Despite these challenges, using cloud storage remains a convenient and efficient solution due to its minimal infrastructure and upkeep costs.
In this scenario, storage costs are paid by someone other than the actual users. While the data itself doesn’t get “depleted,” someone still covers these ongoing expenses, hoping to benefit in the long term. For instance, governments fund open data repositories because the innovation stemming from such data can advance society and the economy more than the cost of storage and public access.
However, maintaining public and open datasets in the cloud is expensive, and they may not always contribute tangible value. Or, they may benefit certain entities that do not contribute financially.
Is there a more sustainable model that doesn’t require data paywalls yet ensures storage costs are covered by those who use the data? One possible approach is allowing data payments at the time of download, with the option for users to contribute voluntarily.
This payment could support the storage costs or even compensate the data creators. Data that isn’t financially supported could be phased out over time, prioritizing more popular or financially supported datasets.
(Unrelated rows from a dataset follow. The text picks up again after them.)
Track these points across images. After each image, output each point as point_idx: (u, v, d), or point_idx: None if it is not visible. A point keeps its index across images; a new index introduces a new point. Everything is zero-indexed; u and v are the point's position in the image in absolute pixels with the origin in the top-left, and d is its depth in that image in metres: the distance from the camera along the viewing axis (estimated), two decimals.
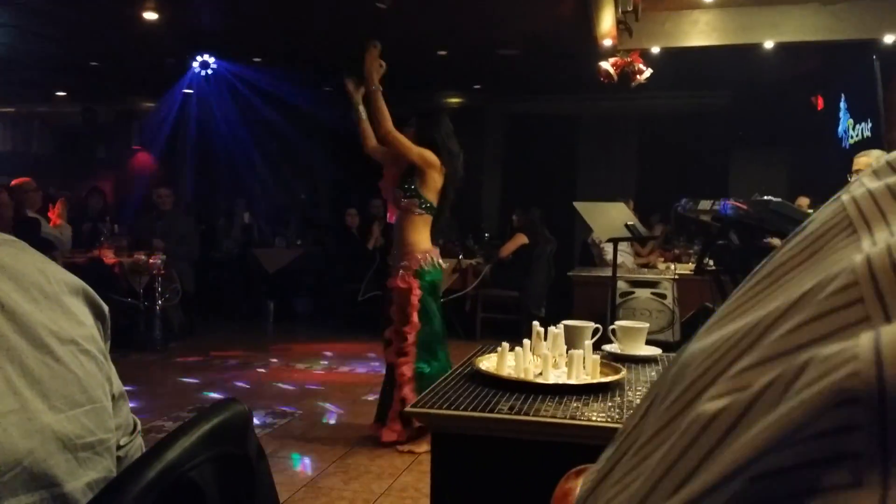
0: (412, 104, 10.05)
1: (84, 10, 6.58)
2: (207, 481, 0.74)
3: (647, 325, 2.19)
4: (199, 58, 8.56)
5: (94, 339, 0.86)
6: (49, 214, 6.69)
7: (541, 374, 1.78)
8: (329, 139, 10.92)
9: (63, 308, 0.83)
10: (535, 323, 2.00)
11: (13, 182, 6.37)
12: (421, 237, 4.06)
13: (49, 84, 10.22)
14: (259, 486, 0.82)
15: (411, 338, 3.98)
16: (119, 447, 0.89)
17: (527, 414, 1.55)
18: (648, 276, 5.87)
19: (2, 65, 8.76)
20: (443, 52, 7.81)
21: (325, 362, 6.35)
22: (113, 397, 0.88)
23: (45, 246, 5.84)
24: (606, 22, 5.87)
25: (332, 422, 4.63)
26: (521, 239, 7.34)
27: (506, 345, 1.90)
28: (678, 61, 6.73)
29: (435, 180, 4.09)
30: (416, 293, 3.99)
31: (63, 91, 10.75)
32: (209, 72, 8.82)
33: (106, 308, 0.92)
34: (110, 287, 6.49)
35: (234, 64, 8.59)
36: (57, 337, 0.79)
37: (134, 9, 6.53)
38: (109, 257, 6.62)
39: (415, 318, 3.98)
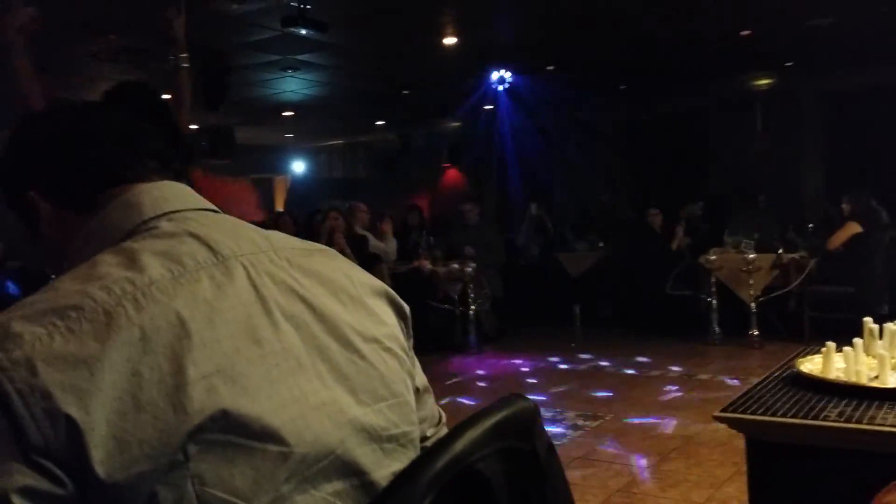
0: (718, 91, 9.54)
1: (391, 45, 7.30)
2: (495, 473, 0.75)
3: None
4: (495, 73, 8.99)
5: (395, 337, 0.92)
6: (382, 229, 7.54)
7: (877, 377, 1.54)
8: (626, 138, 10.77)
9: (367, 309, 0.90)
10: (868, 319, 1.74)
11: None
12: None
13: (370, 116, 11.50)
14: (550, 482, 0.82)
15: None
16: (425, 438, 0.94)
17: (860, 422, 1.35)
18: None
19: (335, 103, 10.07)
20: (746, 32, 7.27)
21: (635, 365, 6.23)
22: (416, 391, 0.93)
23: (372, 259, 6.55)
24: None
25: (645, 427, 4.51)
26: (853, 228, 6.49)
27: (832, 345, 1.68)
28: None
29: None
30: None
31: (381, 121, 12.01)
32: (506, 86, 9.23)
33: (407, 308, 0.98)
34: (429, 294, 7.08)
35: (529, 75, 8.87)
36: (361, 336, 0.85)
37: (435, 37, 7.08)
38: (427, 267, 7.22)
39: None
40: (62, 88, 7.30)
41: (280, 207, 13.38)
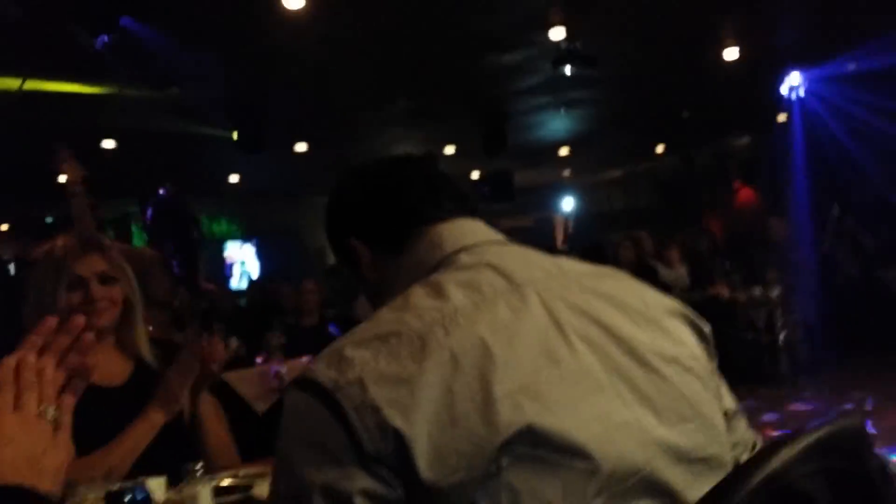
0: None
1: (665, 67, 7.07)
2: (820, 492, 0.69)
3: None
4: (785, 80, 8.31)
5: (696, 358, 0.89)
6: (669, 256, 7.28)
7: None
8: None
9: (663, 329, 0.89)
10: None
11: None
12: None
13: (648, 143, 11.22)
14: None
15: None
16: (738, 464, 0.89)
17: None
18: None
19: (610, 134, 9.94)
20: None
21: None
22: (725, 414, 0.90)
23: (663, 289, 6.33)
24: None
25: None
26: None
27: None
28: None
29: None
30: None
31: (661, 145, 11.65)
32: (800, 93, 8.46)
33: (707, 328, 0.95)
34: (730, 322, 6.61)
35: (824, 78, 8.05)
36: (660, 356, 0.84)
37: (712, 52, 6.71)
38: (725, 293, 6.79)
39: None
40: (355, 155, 8.11)
41: (560, 245, 13.51)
Less popular datasets could still cover their storage costs, while inactive data could be moved to cold storage.
It’s crucial to maintain a free access option since the full value of open data often isn’t immediately apparent and may not be directly profitable for those who download it.
Users might contribute financially to the data they use if it adds value to their projects, opting to support its continued availability voluntarily. This poses a dilemma as it does not provide immediate additional benefits to the donor, potentially benefiting competitors instead.
This is where data provenance becomes essential. Consider AI models, which must specify the datasets used during training. It would be ethically appropriate for these model developers to support the datasets’ original creators and maintainers, ensuring data availability and integrity for verification purposes.
Decentralized cloud storage and Web3 technologies provide potential solutions with their immutability guarantees and support for transparent transactions. We are eager to explore these technologies further as viable options for a commons cloud storage framework.